Hello fellow bar be que brethren, is anyone on the forum using a Santa Maria grill. I just completed one will be putting it to use tomorrow. All in the past I have smoke  meat on a UDS this is going to  be very exciting. Plan on grilling links, chicken, and short ribs using lump, apple, and hickory work chunks.


----------



## phathead69 (Apr 10, 2021)

completed as in diy. post some pics, on radar as a project


----------



## jcam222 (Apr 10, 2021)

tx smoker
 uses one from time time I believe. It’s something I want to add to my Arsenal.


----------



## smokin peachey (Apr 10, 2021)

flatbroke
 is the Santa king. Hopefully he gets a minute to help you out.


----------



## daspyknows (Apr 10, 2021)

An old rental I lived in over 30 years ago had one.  We made some good food on it.  Steaks were the best.


----------



## civilsmoker (Apr 10, 2021)

My son and me built a hybrid......LOVE ALL AROUND!

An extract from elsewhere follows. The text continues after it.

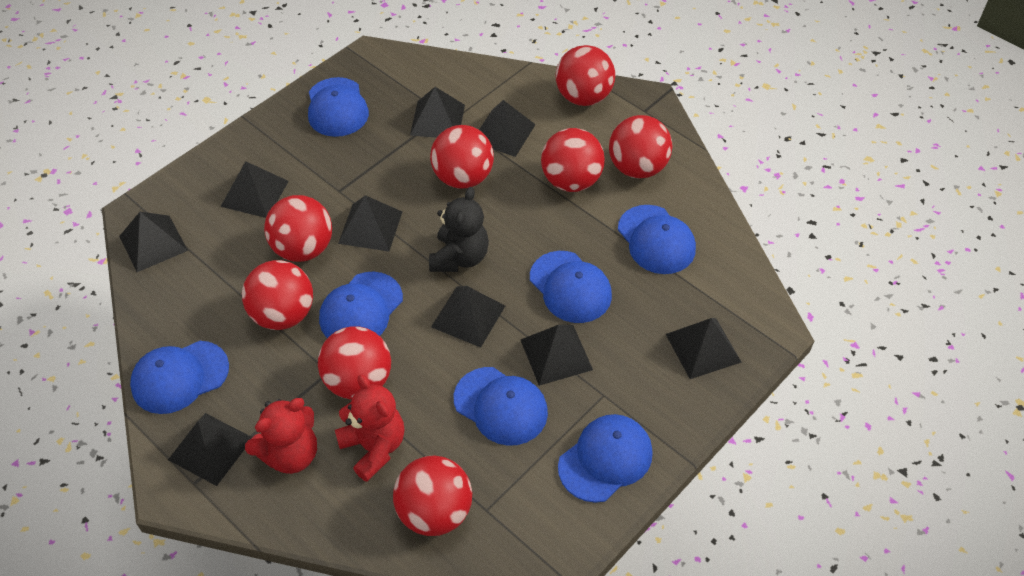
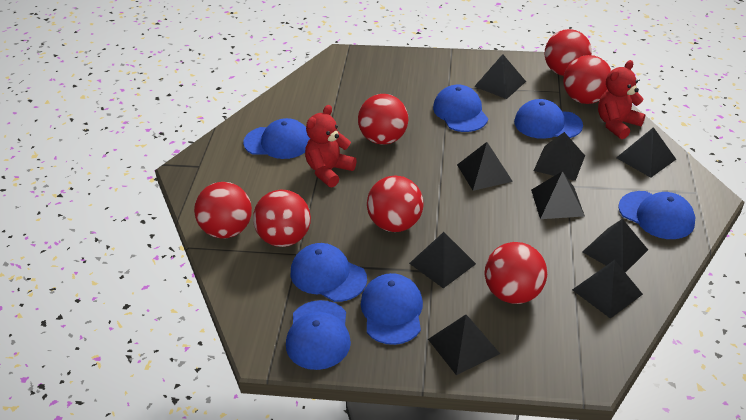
black teddy bear: 1 -> 0
red ball: 8 -> 7

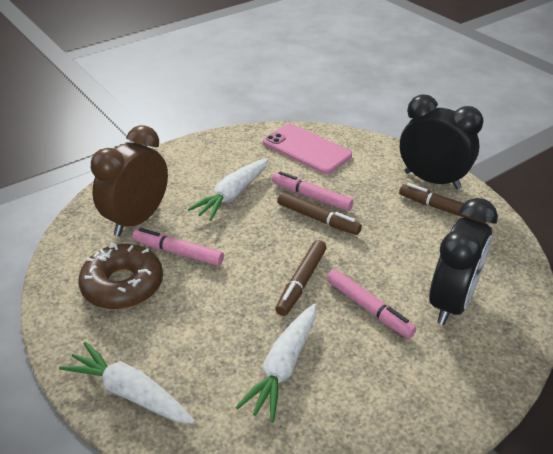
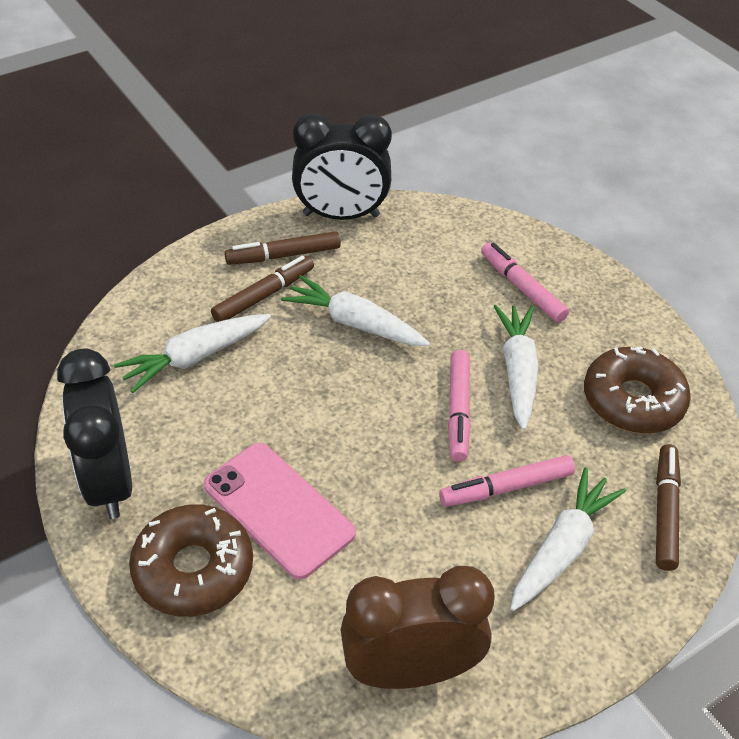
brown donut: 1 -> 2
white carrot: 3 -> 4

It’s a long read but here it is.....
https://www.smokingmeatforums.com/threads/the-x-fire-grill.284462/

I have cooked just about everything on/in it!


----------



## tx pitmaster (Apr 15, 2021)

blatham said:


> Santa Maria grill


yes... i have one...!  truly one of the best grills to use..  i've grilled up several tri-tips, ribs, chicken and whatnot for 4 years since i got it.  i had my built at JD Fabrication's in Santa Maria and had it shipped to dallas.

r-


----------